Could you extend the passage below on the forces behind the decline of violence, starting right after its last sentence?

**EXTRACT TO READ**
** Start **
Several varieties of feminization, then—direct political empowerment, the deflation of manly honor, the promotion of marriage on women’s terms, the right of girls to be born, and women’s control over their own reproduction—have been forces in the decline of violence. The parts of the world that lag in this historical march are the parts that lag in the decline of violence. But worldwide polling data show that even in the most benighted countries there is considerable pent-up demand for female empowerment, and many international organizations are committed to hurrying it along (chapters 6 and 7). These are hopeful signs in the long term, if not the immediate term, for further reductions in violent conflict in the world.
THE EXPANDING CIRCLE
The last two pacifying forces scramble the psychological payoffs of violence. The first is the expansion of the circle of sympathy. Suppose that living in a more cosmopolitan society, one that puts us in contact with a diverse sample of other people and invites us to take their points of view, changes our emotional response to their well-being. Imagine taking this change to its logical conclusion: our own well-being and theirs have become so intermingled that we literally love our enemies and feel their pain. Our potential adversary’s payoffs would simply be summed with our own (and vice versa), and pacifism would become overwhelmingly preferable to aggression (figure 10–5).
** End **
(Stored items)
** Start **
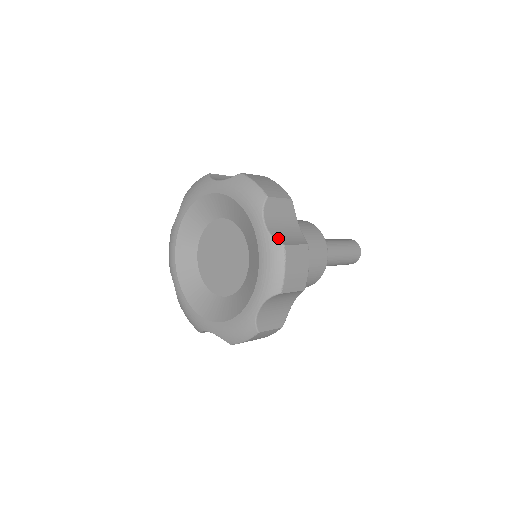
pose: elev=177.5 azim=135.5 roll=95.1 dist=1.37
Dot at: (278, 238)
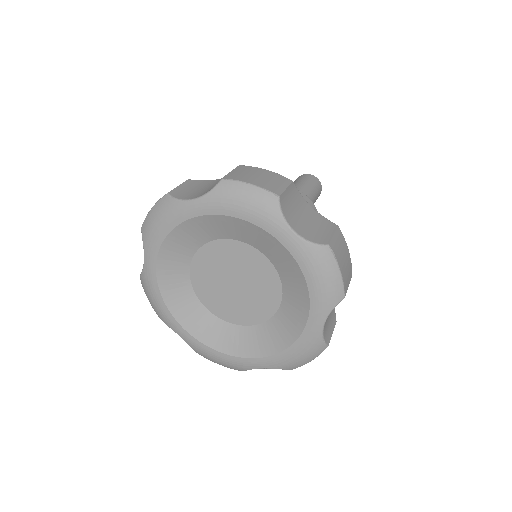
Dot at: (316, 240)
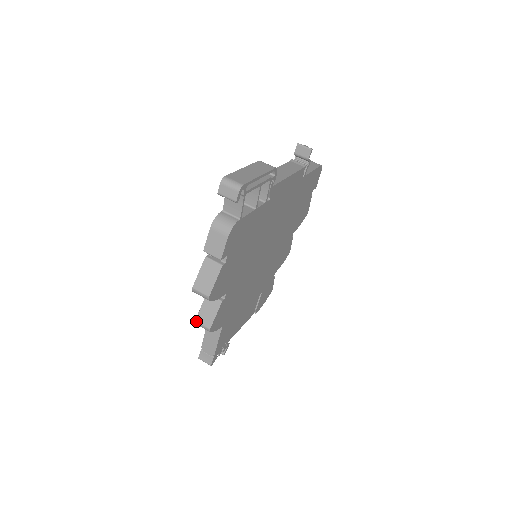
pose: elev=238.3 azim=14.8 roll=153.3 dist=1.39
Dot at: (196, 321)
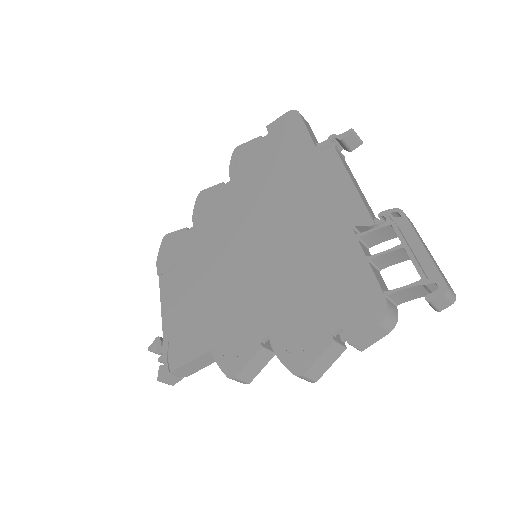
Dot at: (236, 378)
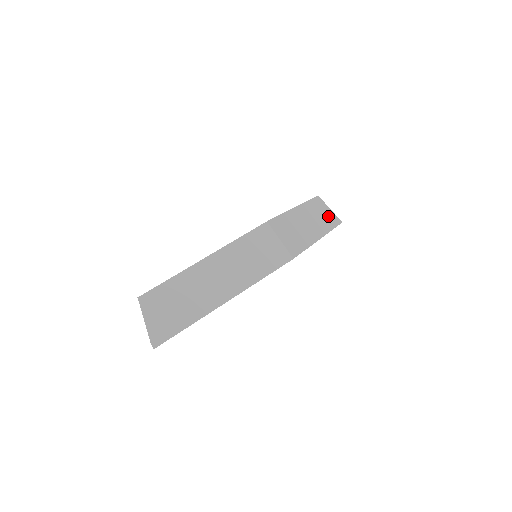
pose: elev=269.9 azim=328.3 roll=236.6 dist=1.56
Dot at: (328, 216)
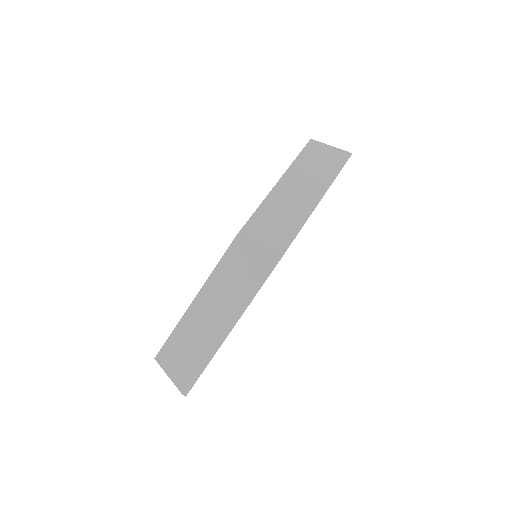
** End **
**RESULT OF THE EXERCISE**
Of course, a perfect fusion of the interests of every living human is an unattainable nirvana. But smaller increments in the valuation of other people’s interests—say, a susceptibility to pangs of guilt when thinking about enslaving, torturing, or annihilating others—could shift the likelihood of aggressing against them.
We have seen evidence for both links in this causal chain: exogenous events that expanded opportunities for perspective-taking, and a psychological response that turns perspective-taking into sympathy (chapters 4 and 9). Beginning in the 17th century, technological advances in publishing and transportation created a Republic of Letters and a Reading Revolution in which the seeds of the Humanitarian Revolution took root (chapter 4). More people read books, including fiction that led them to inhabit the minds of other people, and satire that led them to question their society’s norms. Vivid depictions of the suffering wrought by slavery, sadistic punishments, war, and cruelty to children and animals preceded the reforms that outlawed or reduced those practices. Though chronology does not prove causation, the laboratory studies showing that hearing or reading a first-person narrative can enhance people’s sympathy for the narrator at least make it plausible (chapter 9).
FIGURE 10–5.
How empathy and reason resolve the Pacifist’s Dilemma
Literacy, urbanization, mobility, and access to mass media continued their rise in the 19th and 20th centuries, and in the second half of the 20th a Global Village began to emerge that made people even more aware of others unlike themselves (chapters 5 and 7). Just as the Republic of Letters and the Reading Revolution helped to kindle the Humanitarian Revolution of the 18th century, the Global Village and the electronics revolution may have helped along the Long Peace, New Peace, and Rights Revolutions of the 20th. Though we cannot prove the common observation that media coverage accelerated the civil rights movement, antiwar sentiment, and the fall of communism, the perspective-sympathy studies are suggestive, and we saw several statistical links between the cosmopolitan mixing of peoples and the endorsement of humanistic values (chapters 7 and 9).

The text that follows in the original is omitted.